Strategic focus and clinical program overview

• Advancing a portfolio of small molecules targeting the DNA damage response pathway, with a lead focus on the next-generation WEE1 inhibitor, APR-1051, and additional programs including ATR and p53 reactivators.

• Emphasizing precision oncology by matching drugs to specific biomarkers, aiming for safer, more effective alternatives to traditional chemotherapy.

• Current clinical focus is on APR-1051, with dose escalation ongoing and patient selection based on specific mutations such as PPP2R1A, FBXW7, and HPV.

Clinical data and efficacy insights

• Early clinical data show partial responses and stable disease in heavily pre-treated patients, with notable tumor and biomarker reductions at 150 mg and 220 mg doses.

• Two patients with PPP2R1A mutations demonstrated significant responses, prompting plans to enrich for this biomarker in future cohorts.

• The drug is administered daily, differentiating it from competitors using intermittent dosing schedules.

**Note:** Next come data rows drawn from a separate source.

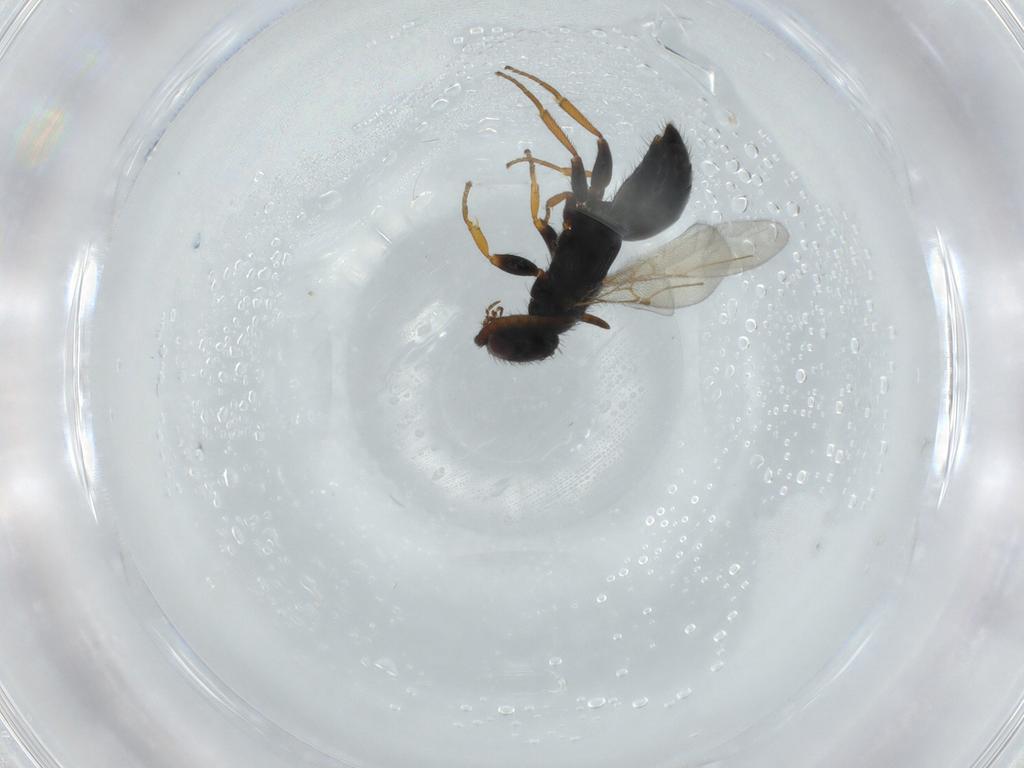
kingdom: Animalia
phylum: Arthropoda
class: Insecta
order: Hymenoptera
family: Bethylidae
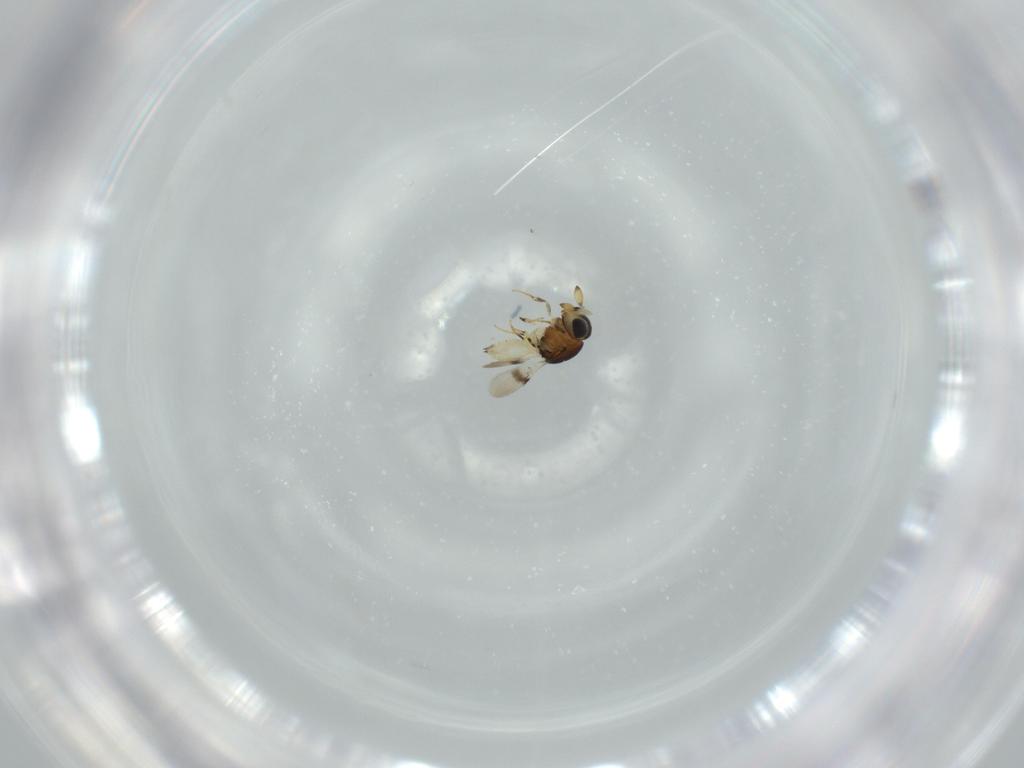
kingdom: Animalia
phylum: Arthropoda
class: Insecta
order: Hymenoptera
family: Scelionidae
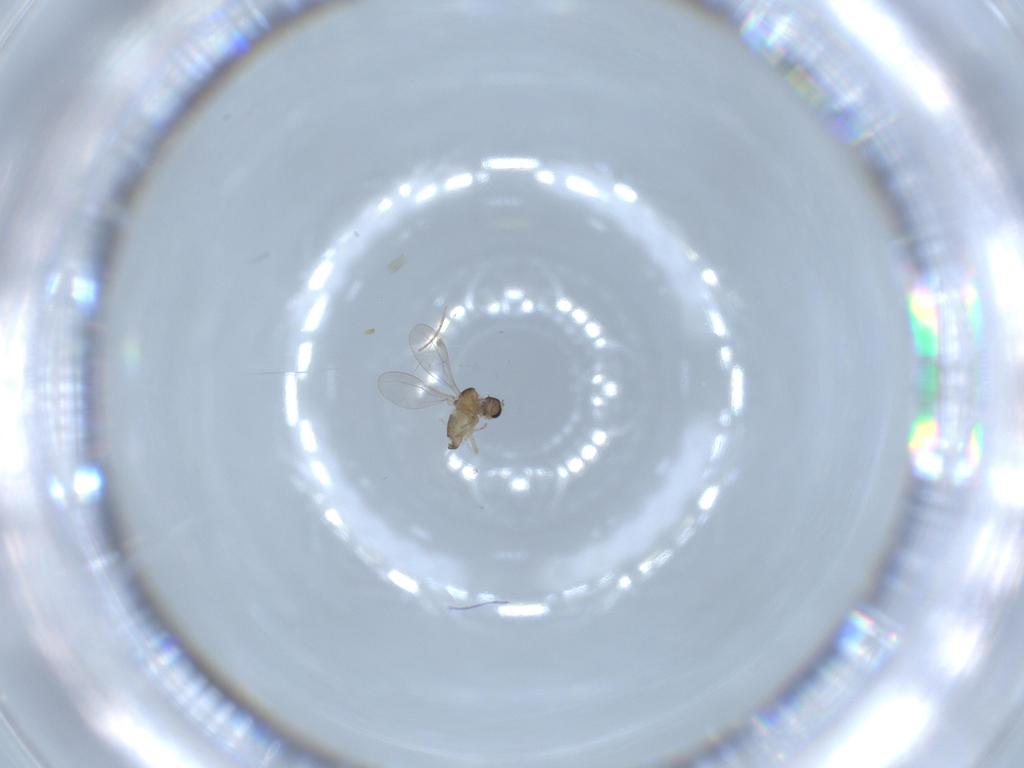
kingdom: Animalia
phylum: Arthropoda
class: Insecta
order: Diptera
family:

• Minimal drug-related adverse effects observed, with no significant hematologic or gastrointestinal toxicity to date.

Safety, tolerability, and competitive landscape

• APR-1051 has shown a favorable safety profile, with most adverse events limited to mild nausea and fatigue.

• Competitor programs have struggled with narrow therapeutic windows and toxicity, while APR-1051 demonstrates a potentially wider therapeutic index.

• Avoidance of PLK co-inhibition is a key differentiator, reducing off-target toxicity and maintaining efficacy.